ABD merkezli düşünce kuruluşu Dış İlişkiler Konseyi’nin ünlü dergisi Foreign Affairs’in yeni dünya düzenin artık zor durumda olduğunu onaylamasıyla, bu düzen artık bir komplo teorisi konusu olmaktan çıktı. Peki neden? Söz konusu düşünce kuruluşunun yayınladığı bir analize göre ABD merkezli küresel düzenin temellerini sarsan ABD Başkanı Donald Trump da yeni uluslararası oyunculardan oluşan sorumlular arasında. Bu elbette ilk uyarı olmamakla birlikte, korku ve endişeyi açıkça gösteren ilk ifade.
Foreign Affairs dergisinin son sayısındaki “Dünya Düzenini Koruma Komitesi” başlıklı bir makaleye göre İkinci Dünya Savaşı’nın sonundan beri uluslararası siyaseti biçimlendiren düzen artık yıkılıyor.
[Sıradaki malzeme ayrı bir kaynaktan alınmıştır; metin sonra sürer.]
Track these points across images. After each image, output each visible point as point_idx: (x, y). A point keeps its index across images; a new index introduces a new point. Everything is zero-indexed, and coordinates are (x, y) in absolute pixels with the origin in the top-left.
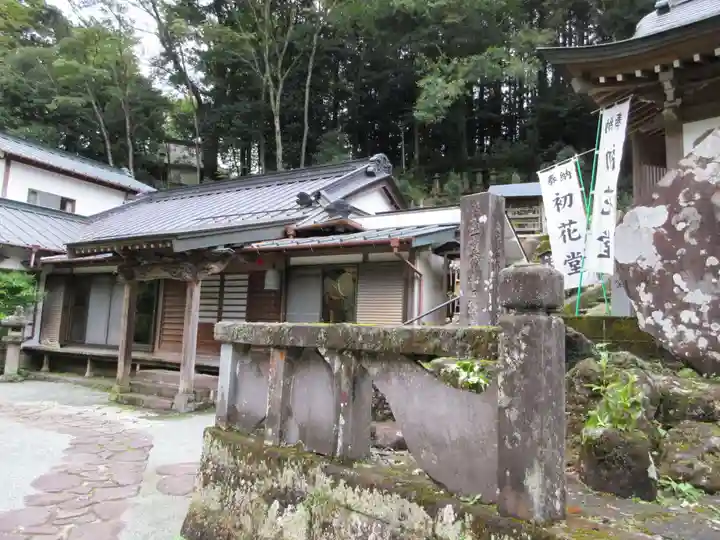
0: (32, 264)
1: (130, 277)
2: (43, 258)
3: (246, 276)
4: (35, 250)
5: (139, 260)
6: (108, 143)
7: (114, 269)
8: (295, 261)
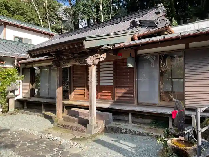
0: (16, 64)
1: (58, 66)
2: (20, 61)
3: (112, 62)
4: (16, 58)
5: (63, 57)
6: (41, 21)
7: (50, 63)
8: (140, 52)
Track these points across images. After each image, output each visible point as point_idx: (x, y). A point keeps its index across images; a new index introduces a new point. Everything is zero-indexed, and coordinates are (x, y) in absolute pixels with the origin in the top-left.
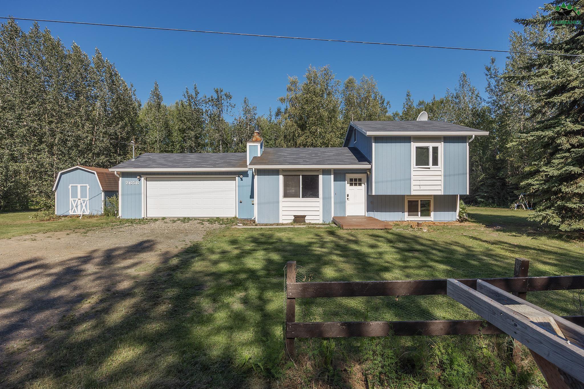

Ancak, bu durumun sorumlularının çoğunun belli olduğu düşünülürse, cümlenin devamı bu stratejik değerlendirmenin kırılganlığını gözler önüne seriyor. Makalenin yazarlarına göre, “Çin ve Rusya gibi revizyonist güçler, küresel kuralları kendi çıkarlarına göre yeniden belirlemek isterken, Brezilya ve Hindistan gibi gelişmekte olan güçler ise, büyük güç olmanın avantajlarını benimsemekte, ancak beraberinde getirdiği sorumluluklardan kaçınmaktadırlar. İran ve Kuzey Kore gibi reddedici güçler ise, başkalarının belirlediği kurallara karşı çıkmaktadır. Bu arada, BM gibi uluslararası kurumlar, çözülebileceklerinden daha hızlı bir şekilde çoğalan sorunları ele almaya çalışmaktadır.” Uluslararası arenadaki oyuncuların müesses nizamın liderlerine meydan okumak istedikleri çok açık. Ancak makale “sorumlular” hakkında bilgi vermekten ve yorum yapmaktan kaçınıyor.
Burada kilit nokta ise bu sistemin refahı ve istikrarı paylaştırmakta başarısız olmasının krizin kaynağı olarak görülmesi. Zira söz konusu sistem dünya çapında farklı sosyal, siyasi ve ekonomik çevrelerle gerektiği gibi baş edemeyecek kadar büyük ve iddialıydı. Soğuk Savaş’ın bitiminden sonra bir şeyler ters gitti ve on yıldan daha kısa bir süre boyunca, sistem zenginliği yayarak pek çok gelişmekte olan ülkede yeni bir orta sınıfın yükselmesine ortam hazırladı. Bununla birlikte, başlangıçta daha fazla çerçeve anlaşması için bir model oluşturan Kuzey Amerika Serbest Ticaret Anlaşması’nın (NAFTA) imzalanmasıyla düşük ve orta teknoloji üretimi üçüncü dünyaya kayıp kısa bir süre sonra burada bir piyasa olarak yükselirken, gelişmiş ülkeler ise yüksek teknolojili sanayiye ve yepyeni hizmetlere odaklanmak zorunda kaldı. Bu durum sınır tanımayan bir ucuz işgücü piyasası inşa etti.
Bu anlaşma ABD’de maaş durgunluğunu ve Avrupa’da sosyal problemleri körükleyerek anında başarısız olan ekonomik bir takastı. Bu başarısızlığın başlıca sebebi ise sistemin etkinliğini, etkisini ve gücü kaybetmesiydi. Çin, Rusya, Brezilya ve gelişmekte olan ülkeler, büyük oranda ABD ekonomisinin domine ettiği bir dünyada kendi çıkarlarını gözetiyor.